None of which means that Spain couldn't improve its education system, particularly in terms of helping the children of immigrants at a time when spending cutbacks (6.7 billion euros in three years) are eradicating support programs for poorer families. The Ortega y Gasset/Princeton research shows that just five percent of second-generation immigrants make it to university, while 70 percent say they would like to, and 57 percent believe they will.
Still trapped in the ghetto
Around 26 percent of the French population are immigrants or descended from immigrants, putting the country among Europe's most pluralist, with around six million Muslims, who are the largest religious group after Catholics, and at least 12 million direct descendants of foreign migrants.
Around 34 percent of immigrants are of European origin, around 30 percent are from North Africa, 14 percent are from Asia, and 11 percent are from sub-Saharan Africa. France has now notched up its third generation of immigrants, with around 180,000 arriving each year. Despite its ample experience of immigration and the sizeable proportion of the population made up by migrants, there is a lot of debate in French society about immigration.
In theory, France's secular and universal education system guarantees equal opportunities, but the country has a long way to go. The country's racial diversity is not reflected among its elite groups: the ghettos that ring its main cities, which are periodically hit by outbreaks of violent protest, prevent social mobility and integration.

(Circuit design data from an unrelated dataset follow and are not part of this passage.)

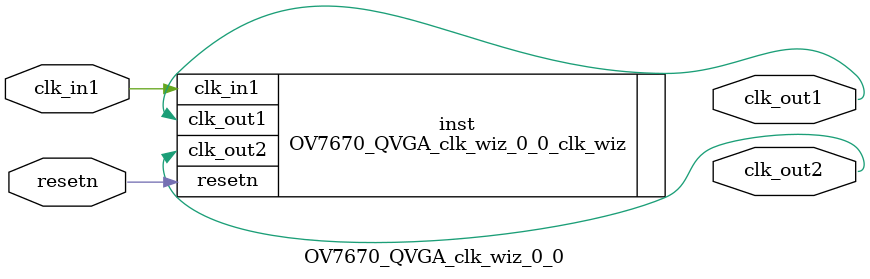
<source format=v>


`timescale 1ps/1ps

(* CORE_GENERATION_INFO = "OV7670_QVGA_clk_wiz_0_0,clk_wiz_v6_0_3_0_0,{component_name=OV7670_QVGA_clk_wiz_0_0,use_phase_alignment=true,use_min_o_jitter=false,use_max_i_jitter=false,use_dyn_phase_shift=false,use_inclk_switchover=false,use_dyn_reconfig=false,enable_axi=0,feedback_source=FDBK_AUTO,PRIMITIVE=MMCM,num_out_clk=2,clkin1_period=10.000,clkin2_period=10.000,use_power_down=false,use_reset=true,use_locked=false,use_inclk_stopped=false,feedback_type=SINGLE,CLOCK_MGR_TYPE=NA,manual_override=false}" *)

module OV7670_QVGA_clk_wiz_0_0 
 (
  // Clock out ports
  output        clk_out1,
  output        clk_out2,
  // Status and control signals
  input         resetn,
 // Clock in ports
  input         clk_in1
 );

  OV7670_QVGA_clk_wiz_0_0_clk_wiz inst
  (
  // Clock out ports  
  .clk_out1(clk_out1),
  .clk_out2(clk_out2),
  // Status and control signals               
  .resetn(resetn), 
 // Clock in ports
  .clk_in1(clk_in1)
  );

endmodule

</source>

Figures such as Rachida Dati, the second-generation Moroccan appointed justice minister by then-President Nicolas Sarkozy, or her replacement, Christiane Taubira, born in French Guyana, as well as French-Moroccan Najat Vallaud-Belkacem, President François Hollande's spokeswoman, are the exceptions. Sport is still the only area where immigrants and their children have a chance. Otherwise they are largely absent from public life.